Alexander Varshavsky was born in Moscow in 1946. With his father a physicist-chemist, wounded in the Second World War, and his mother a doctor, Varshavsky was raised in a scientific environment. “So my interest, and later love for science were a case of ‘nature’ and ‘nurture’ together,” he has remarked in an interview.

In his teenage years he was already familiar with the Moscow science world thanks to gatherings in his parents’ home. His excellent grades subsequently earned him a place at the prestigious Moscow State University, in the year 1964. He wanted to study biology, but also physics, mathematics and chemistry. And one year later, he was already a regular visitor to the biochemistry labs.

In January 1968 he published a paper in Russian in “Molecular Biology”, then a new journal; a theoretical piece full of differential equations that described the behavior of circuits in which repressors regulated themselves; three years before such models were even considered in the English-language literature.

Between 1970 and 1977, Varshavsky worked at the Institute of Molecular Biology. He obtained his PhD in 1973 and began to devote himself with passion to the still mysterious structure and organization of chromosomes. One of his findings was written up in USSR journals but also in the west. The result was a series of invitations to give talks abroad, all of which were summarily declined except those form two Communist-bloc countries: Bulgaria and the German Democratic Republic.

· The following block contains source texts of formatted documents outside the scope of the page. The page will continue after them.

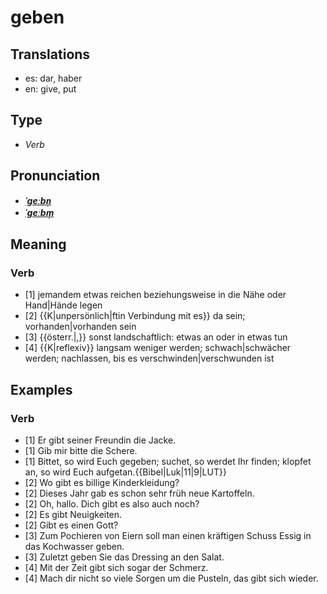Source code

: # geben
## Translations
- es: dar, haber
- en: give, put
## Type
- _Verb_
## Pronunciation
- **_[ˈɡeːbn̩](https://commons.wikimedia.org/wiki/File:De-geben.ogg)_**
- **_[ˈɡeːbm̩](https://commons.wikimedia.org/wiki/File:De-geben.ogg)_**
## Meaning
### Verb
- [1] jemandem etwas reichen beziehungsweise in die Nähe oder Hand|Hände legen
- [2] {{K|unpersönlich|ftin Verbindung mit es}} da sein; vorhanden|vorhanden sein
- [3] {{österr.|,}} sonst landschaftlich: etwas an oder in etwas tun
- [4] {{K|reflexiv}} langsam weniger werden; schwach|schwächer werden; nachlassen, bis es verschwinden|verschwunden ist
## Examples
### Verb
- [1] Er gibt seiner Freundin die Jacke.
- [1] Gib mir bitte die Schere.
- [1] Bittet, so wird Euch gegeben; suchet, so werdet Ihr finden; klopfet an, so wird Euch aufgetan.<ref>{{Bibel|Luk|11|9|LUT}}</ref>
- [2] Wo gibt es billige Kinderkleidung?
- [2] Dieses Jahr gab es schon sehr früh neue Kartoffeln.
- [2] Oh, hallo. Dich gibt es also auch noch?
- [2] Es gibt Neuigkeiten.
- [2] Gibt es einen Gott?
- [3] Zum Pochieren von Eiern soll man einen kräftigen Schuss Essig in das Kochwasser geben.
- [3] Zuletzt geben Sie das Dressing an den Salat.
- [4] Mit der Zeit gibt sich sogar der Schmerz.
- [4] Mach dir nicht so viele Sorgen um die Pusteln, das gibt sich wieder.
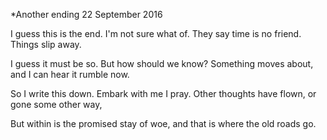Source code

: *Another ending
22 September 2016

I guess this is the end.
I'm not sure what of. 
They say time is no friend.
Things slip away.

I guess it must be so.
But how should we know?
Something moves about,
and I can hear it rumble now.

So I write this down.
Embark with me I pray.
Other thoughts have flown,
or gone some other way,

But within is the promised stay of woe,
and that is where the old roads go.
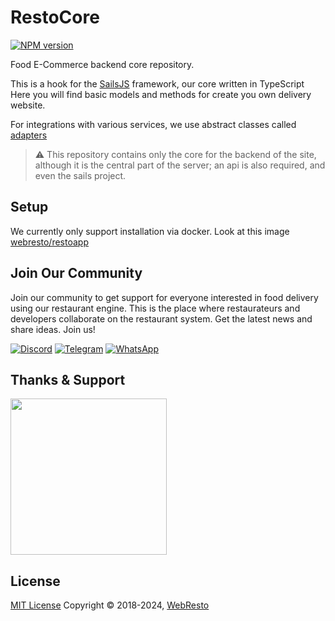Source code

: # RestoCore 

<span class="badge-npmversion"><a href="https://npmjs.org/package/@webresto/core" title="View this project on NPM"><img src="https://img.shields.io/npm/v/@webresto/core.svg" alt="NPM version" /></a></span>

Food E-Commerce backend core repository.

This is a hook for the [SailsJS](https://sailsjs.com/) framework, our core written in TypeScript
Here you will find basic models and methods for create you own delivery website.

For integrations with various services, we use abstract classes called [adapters](https://github.com/webresto/core/tree/staging/adapters)

> ⚠️ This repository contains only the core for the backend of the site, although it is the central part of the server; an api is also required, and even the sails project.

## Setup
We currently only support installation via docker. Look at this image [webresto/restoapp](https://hub.docker.com/repository/docker/webresto/restoapp/general)

## Join Our Community

Join our community to get support for everyone interested in food delivery using our restaurant engine. This is the place where restaurateurs and developers collaborate on the restaurant system. Get the latest news and share ideas. Join us!

[![Discord](https://img.shields.io/badge/Join-Discord-%237289DA?logo=discord&style=flat-square)](https://discord.gg/mbT4AeBJZ6)
[![Telegram](https://img.shields.io/badge/Join-Telegram-%232CA5E0?logo=telegram&style=flat-square)](https://t.me/restoapp_community)
[![WhatsApp](https://img.shields.io/badge/Join-WhatsApp-%2325D366?logo=whatsapp&style=flat-square)](https://chat.whatsapp.com/CIc1MXXjbquAqeYHCt3k40)



## Thanks & Support

<a href="https://browserstack.com/"><img src="https://i.imgur.com/Rib9y9E.png" width="250px" /></a>



## License

[MIT License](https://opensource.org/licenses/MIT)  Copyright © 2018-2024, [WebResto](https://webresto.org)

Shortly, however, an invitation to London from the structural biologist Aaron Klug would change Varshavsky’s fate. With the OK of the IMB’s director, Vladimir Engelhardt, he flew from Moscow to London in 1977, returning on schedule so as not to let his mentor down. Thanks to this, he was allowed out again without too many restrictions. And it was on one of these occasions, at a conference in Helsinki, that he managed to escape by ferry to Stockholm and make his way to Frankfurt, where he got in touch with David Baltimore of Massachusetts Institute of Technology (MIT). Thanks to the mediation of the 1975 Nobel medicine laureate, he obtained a visa for the United States.

That same year he managed to get an article written in the USSR into the journal Cell, an usual occurrence back then. (Bakayev, V. V., Bakayeva, T. G. and Varshavsky, A. (1977) Nucleosomes and subnucleosomes: heterogeneity and composition. Cell 11, 619-630).

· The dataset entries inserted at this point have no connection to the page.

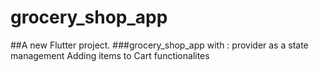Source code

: # grocery_shop_app

##A new Flutter project.
###grocery_shop_app with :
provider as a state management 
Adding items to Cart 
functionalites

 
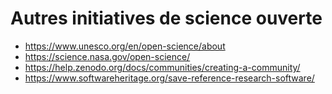 # Autres initiatives de science ouverte

* https://www.unesco.org/en/open-science/about 
* https://science.nasa.gov/open-science/
* https://help.zenodo.org/docs/communities/creating-a-community/
* https://www.softwareheritage.org/save-reference-research-software/ 
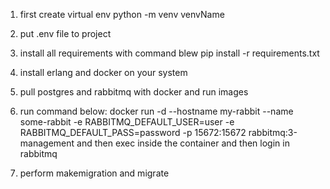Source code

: 1) first create virtual env
python -m venv venvName

2) put .env file to project

3) install all requirements with command blew
     pip install -r requirements.txt

4) install erlang and docker on your system

5) pull postgres and rabbitmq with docker and run images

6) run command below:
docker run -d --hostname my-rabbit --name some-rabbit -e RABBITMQ_DEFAULT_USER=user -e RABBITMQ_DEFAULT_PASS=password -p 15672:15672 rabbitmq:3-management
and then exec inside the container and then login in rabbitmq

6) perform makemigration and migrate 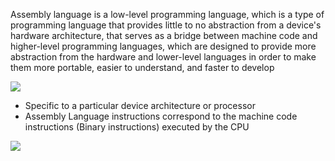 Assembly language is a low-level programming language, which is a type of programming language that provides little to no abstraction from a device's hardware architecture, that serves as a bridge between machine code and higher-level programming languages, which are designed to provide more abstraction from the hardware and lower-level languages in order to make them more portable, easier to understand, and faster to develop

![](https://github.com/JonmarCorpuz/SecondBrain/blob/main/Assets/sdfgdgfgfffhgghghhjjjkklklkkllkklglk.png)

* Specific to a particular device architecture or processor
* Assembly Language instructions correspond to the machine code instructions (Binary instructions) executed by the CPU

![](https://github.com/JonmarCorpuz/SecondBrain/blob/main/Assets/Whitespace.png)

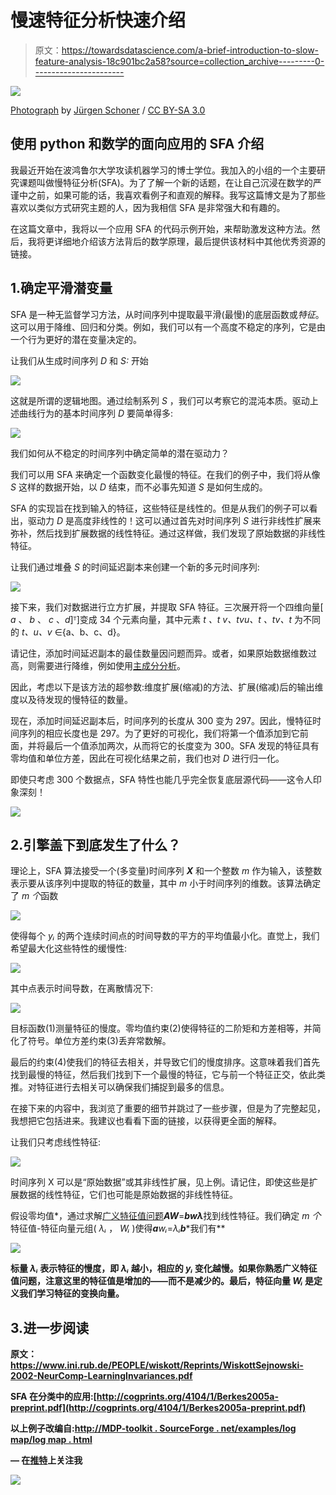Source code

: # 慢速特征分析快速介绍

> 原文：<https://towardsdatascience.com/a-brief-introduction-to-slow-feature-analysis-18c901bc2a58?source=collection_archive---------0----------------------->

![](img/5e829e207e31b0f89237867585486009.png)

[Photograph](https://en.wikipedia.org/wiki/File:Grapevinesnail_01.jpg) by [Jürgen Schoner](https://de.wikipedia.org/wiki/Benutzer:Heliodor) / [CC BY-SA 3.0](https://creativecommons.org/licenses/by-sa/3.0/deed.en)

## 使用 python 和数学的面向应用的 SFA 介绍

我最近开始在波鸿鲁尔大学攻读机器学习的博士学位。我加入的小组的一个主要研究课题叫做慢特征分析(SFA)。为了了解一个新的话题，在让自己沉浸在数学的严谨中之前，如果可能的话，我喜欢看例子和直观的解释。我写这篇博文是为了那些喜欢以类似方式研究主题的人，因为我相信 SFA 是非常强大和有趣的。

在这篇文章中，我将以一个应用 SFA 的代码示例开始，来帮助激发这种方法。然后，我将更详细地介绍该方法背后的数学原理，最后提供该材料中其他优秀资源的链接。

## 1.确定平滑潜变量

SFA 是一种无监督学习方法，从时间序列中提取最平滑(最慢)的底层函数或*特征*。这可以用于降维、回归和分类。例如，我们可以有一个高度不稳定的序列，它是由一个行为更好的潜在变量决定的。

让我们从生成时间序列 *D* 和 *S:* 开始

![](img/be57d7fd2956883a4ebc5aad50a44820.png)

这就是所谓的逻辑地图。通过绘制系列 *S* ，我们可以考察它的混沌本质。驱动上述曲线行为的基本时间序列 *D* 要简单得多:

![](img/5e61da9e11e8742207bee1665380bea4.png)

我们如何从不稳定的时间序列中确定简单的潜在驱动力？

我们可以用 SFA 来确定一个函数变化最慢的特征。在我们的例子中，我们将从像 *S* 这样的数据开始，以 *D* 结束，而不必事先知道 *S* 是如何生成的。

SFA 的实现旨在找到输入的特征，这些特征是线性的。但是从我们的例子可以看出，驱动力 *D* 是高度非线性的！这可以通过首先对时间序列 *S* 进行非线性扩展来弥补，然后找到扩展数据的线性特征。通过这样做，我们发现了原始数据的非线性特征。

让我们通过堆叠 *S* 的时间延迟副本来创建一个新的多元时间序列:

![](img/40b8d291094ae4c5405492e2cefa56b2.png)

接下来，我们对数据进行立方扩展，并提取 SFA 特征。三次展开将一个四维向量[ *a* 、 *b* 、 *c* 、*d*]ᵀ]变成 34 个元素向量，其中元素 *t* *、t v、tvu、t* *、tv、t* 为不同的 *t、u、v* ∈{a、b、c、d}。

请记住，添加时间延迟副本的最佳数量因问题而异。或者，如果原始数据维数过高，则需要进行降维，例如使用[主成分分析](https://en.wikipedia.org/wiki/Principal_component_analysis)。

因此，考虑以下是该方法的超参数:维度扩展(缩减)的方法、扩展(缩减)后的输出维度以及待发现的慢特征的数量。

现在，添加时间延迟副本后，时间序列的长度从 300 变为 297。因此，慢特征时间序列的相应长度也是 297。为了更好的可视化，我们将第一个值添加到它前面，并将最后一个值添加两次，从而将它的长度变为 300。SFA 发现的特征具有零均值和单位方差，因此在可视化结果之前，我们也对 *D* 进行归一化。

即使只考虑 300 个数据点，SFA 特性也能几乎完全恢复底层源代码——这令人印象深刻！

![](img/1dd89234bcdc00549d06bf57d9754b6b.png)

## 2.引擎盖下到底发生了什么？

理论上，SFA 算法接受一个(多变量)时间序列 ***X*** 和一个整数 *m* 作为输入，该整数表示要从该序列中提取的特征的数量，其中 *m* 小于时间序列的维数。该算法确定了 *m 个*函数

![](img/ecb299bb30ad40b6a00dee958acf97cc.png)

使得每个 *yᵢ* 的两个连续时间点的时间导数的平方的平均值最小化。直觉上，我们希望最大化这些特性的缓慢性:

![](img/03a2d377e9697ed741600c2db8aae196.png)

其中点表示时间导数，在离散情况下:

![](img/d2c22cd88576d14ed0fd232626c3eea8.png)

目标函数(1)测量特征的慢度。零均值约束(2)使得特征的二阶矩和方差相等，并简化了符号。单位方差约束(3)丢弃常数解。

最后的约束(4)使我们的特征去相关，并导致它们的慢度排序。这意味着我们首先找到最慢的特征，然后我们找到下一个最慢的特征，它与前一个特征正交，依此类推。对特征进行去相关可以确保我们捕捉到最多的信息。

在接下来的内容中，我浏览了重要的细节并跳过了一些步骤，但是为了完整起见，我想把它包括进来。我建议也看看下面的链接，以获得更全面的解释。

让我们只考虑线性特征:

![](img/d5f0e803c4f0a1aa2ec284ae11b76d1d.png)

时间序列 X 可以是“原始数据”或其非线性扩展，见上例。请记住，即使这些是扩展数据的线性特征，它们也可能是原始数据的非线性特征。

假设零均值*，通过求解[广义特征值问题](https://en.wikipedia.org/wiki/Eigendecomposition_of_a_matrix#Generalized_eigenvalue_problem)***AW***=***bwλ***找到线性特征。我们确定 *m 个*特征值-特征向量元组( *λᵢ* ， *Wᵢ* )使得***a****wᵢ*=*λᵢ****b****我们有**

**![](img/b7b886dbfb83816e0e46371c0b4f65ab.png)**

**标量 *λᵢ* 表示特征的慢度，即 *λᵢ* 越小，相应的 *yᵢ* 变化越慢。如果你熟悉广义特征值问题，注意这里的特征值是增加的——而不是减少的。最后，特征向量 *Wᵢ* 是定义我们学习特征的变换向量。**

## **3.进一步阅读**

**原文：<https://www.ini.rub.de/PEOPLE/wiskott/Reprints/WiskottSejnowski-2002-NeurComp-LearningInvariances.pdf>**

**SFA 在分类中的应用:[http://cogprints.org/4104/1/Berkes2005a-preprint.pdf](http://cogprints.org/4104/1/Berkes2005a-preprint.pdf)**

**以上例子改编自:[http://MDP-toolkit . SourceForge . net/examples/log map/log map . html](http://mdp-toolkit.sourceforge.net/examples/logmap/logmap.html)**

**—
在[推特](https://twitter.com/hlynurd)上关注我**

**[![](img/20e6799fc2e5025bed304da4cfe2d2b9.png)](https://www.buymeacoffee.com/hlynurd)**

After delivering a seminar in the MIT Department of Biology, the university offered him a post. From assistant professor (1977-1980), he progressed to associate professor (1980-1986) and finally full professor of biology. In 1992, he was appointed Howard & Gwen Laurie Smits Professor of Cell Biology in the Division of Biology at California Institute of Technology.

International jury

The jury in this category was chaired by Werner Arber, Nobel medicine laureate and Emeritus Professor of Molecular Microbiology at Biozentrum, an interdisciplinary research institute belonging to the University of Basel (Switzerland). Acting as secretary was Robin Lovell-Badge, Head of the Division of Stem Cell Biology and Developmental Genetics at the MRC National Institute for Medical Research (United Kingdom).

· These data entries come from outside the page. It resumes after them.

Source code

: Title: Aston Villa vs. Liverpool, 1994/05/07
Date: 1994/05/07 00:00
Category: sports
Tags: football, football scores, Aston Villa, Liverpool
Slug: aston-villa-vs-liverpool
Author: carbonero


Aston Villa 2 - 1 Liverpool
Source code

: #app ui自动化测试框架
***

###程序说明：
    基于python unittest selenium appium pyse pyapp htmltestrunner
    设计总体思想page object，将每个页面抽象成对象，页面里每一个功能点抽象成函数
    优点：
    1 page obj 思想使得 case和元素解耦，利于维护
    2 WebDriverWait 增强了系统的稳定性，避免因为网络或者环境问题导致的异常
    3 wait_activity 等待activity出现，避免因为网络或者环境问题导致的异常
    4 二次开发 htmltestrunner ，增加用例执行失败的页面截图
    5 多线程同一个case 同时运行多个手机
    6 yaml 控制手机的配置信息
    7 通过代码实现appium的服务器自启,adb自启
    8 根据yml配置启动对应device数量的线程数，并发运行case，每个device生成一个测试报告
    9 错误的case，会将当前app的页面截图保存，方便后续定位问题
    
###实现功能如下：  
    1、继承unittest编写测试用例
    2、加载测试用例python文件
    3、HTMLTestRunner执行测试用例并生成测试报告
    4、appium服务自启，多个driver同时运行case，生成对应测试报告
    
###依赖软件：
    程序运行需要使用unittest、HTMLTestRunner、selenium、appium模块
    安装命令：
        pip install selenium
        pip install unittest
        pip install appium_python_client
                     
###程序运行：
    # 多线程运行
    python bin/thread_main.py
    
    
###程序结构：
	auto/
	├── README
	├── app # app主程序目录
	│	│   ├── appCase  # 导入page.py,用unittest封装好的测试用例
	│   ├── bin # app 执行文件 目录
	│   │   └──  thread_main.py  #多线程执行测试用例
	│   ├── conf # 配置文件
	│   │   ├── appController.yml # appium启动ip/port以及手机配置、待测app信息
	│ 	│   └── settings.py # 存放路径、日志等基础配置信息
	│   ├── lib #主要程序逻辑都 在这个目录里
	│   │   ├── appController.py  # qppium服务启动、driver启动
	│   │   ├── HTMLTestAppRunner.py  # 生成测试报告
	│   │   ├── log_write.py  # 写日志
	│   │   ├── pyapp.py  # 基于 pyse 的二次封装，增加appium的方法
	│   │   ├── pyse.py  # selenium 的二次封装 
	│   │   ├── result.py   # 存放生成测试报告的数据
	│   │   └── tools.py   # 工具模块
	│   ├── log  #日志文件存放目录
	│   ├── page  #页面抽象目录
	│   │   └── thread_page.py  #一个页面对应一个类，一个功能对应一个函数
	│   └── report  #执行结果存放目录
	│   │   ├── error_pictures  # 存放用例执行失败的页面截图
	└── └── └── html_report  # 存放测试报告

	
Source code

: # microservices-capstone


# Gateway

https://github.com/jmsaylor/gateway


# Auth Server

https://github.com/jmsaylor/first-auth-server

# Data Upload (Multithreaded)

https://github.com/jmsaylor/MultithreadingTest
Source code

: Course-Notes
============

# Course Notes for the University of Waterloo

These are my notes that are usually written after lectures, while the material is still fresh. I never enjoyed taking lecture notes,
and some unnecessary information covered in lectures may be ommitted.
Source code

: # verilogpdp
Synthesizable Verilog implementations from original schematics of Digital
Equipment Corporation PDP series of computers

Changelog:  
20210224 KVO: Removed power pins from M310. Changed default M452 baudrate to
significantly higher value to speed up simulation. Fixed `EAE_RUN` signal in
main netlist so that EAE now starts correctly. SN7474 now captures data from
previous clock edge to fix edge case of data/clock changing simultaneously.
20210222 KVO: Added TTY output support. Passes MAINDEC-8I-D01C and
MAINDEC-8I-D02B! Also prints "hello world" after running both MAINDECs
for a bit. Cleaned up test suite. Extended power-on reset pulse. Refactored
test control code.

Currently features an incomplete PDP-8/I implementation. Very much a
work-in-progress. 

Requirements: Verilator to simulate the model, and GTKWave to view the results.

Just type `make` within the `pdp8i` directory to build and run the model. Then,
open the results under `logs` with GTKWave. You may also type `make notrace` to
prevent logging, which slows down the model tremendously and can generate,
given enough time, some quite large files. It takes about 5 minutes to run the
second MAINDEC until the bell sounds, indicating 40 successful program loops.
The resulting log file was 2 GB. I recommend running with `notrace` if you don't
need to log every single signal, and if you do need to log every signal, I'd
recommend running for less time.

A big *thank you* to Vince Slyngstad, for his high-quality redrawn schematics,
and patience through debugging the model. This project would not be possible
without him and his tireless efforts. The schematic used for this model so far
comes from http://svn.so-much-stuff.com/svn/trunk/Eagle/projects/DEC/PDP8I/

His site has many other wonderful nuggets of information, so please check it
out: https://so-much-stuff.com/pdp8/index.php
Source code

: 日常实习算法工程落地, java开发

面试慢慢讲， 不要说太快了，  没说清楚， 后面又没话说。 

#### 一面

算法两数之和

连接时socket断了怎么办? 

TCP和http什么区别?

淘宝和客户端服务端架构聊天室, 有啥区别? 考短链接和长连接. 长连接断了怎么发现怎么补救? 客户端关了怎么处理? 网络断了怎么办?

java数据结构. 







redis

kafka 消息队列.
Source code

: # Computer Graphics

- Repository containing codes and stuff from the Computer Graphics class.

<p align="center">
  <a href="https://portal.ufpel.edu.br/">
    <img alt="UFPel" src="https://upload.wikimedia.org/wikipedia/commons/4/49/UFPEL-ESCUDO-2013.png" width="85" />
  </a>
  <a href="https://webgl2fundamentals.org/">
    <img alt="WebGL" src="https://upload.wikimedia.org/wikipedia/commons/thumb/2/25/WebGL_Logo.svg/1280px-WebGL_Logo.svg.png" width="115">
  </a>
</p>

Remaining members were Adriano Aguzzi, Chairman of the Department of Pathology and Director of the Institute of Neuropathology at the University Hospital of Zurich (Switzerland); Dario Alessi, Deputy Director of the Protein Phosphorylation Unit, a Medical Research Council unit in the College of Life Sciences of Dundee University (United Kingdom); Francisco Sánchez Madrid, Scientific Director of the Instituto de Investigación Princesa, Professor of Immunology at the Universidad Autónoma de Madrid (UAM) and Head of the Department of Immunology in La Princesa University Hospital (Spain); Ursula Ravens, Head of the Department of Pharmacology and Toxicology at TU Dresden (Germany); Angelika Schnieke, holder since 2003 of the Chair of Livestock Technology in the Department of Animal Science of the Technical University of Munich (Germany); and Bruce Whitelaw, Head of the Developmental Biology Division at The Roslin Institute in Edinburgh (United Kingdom).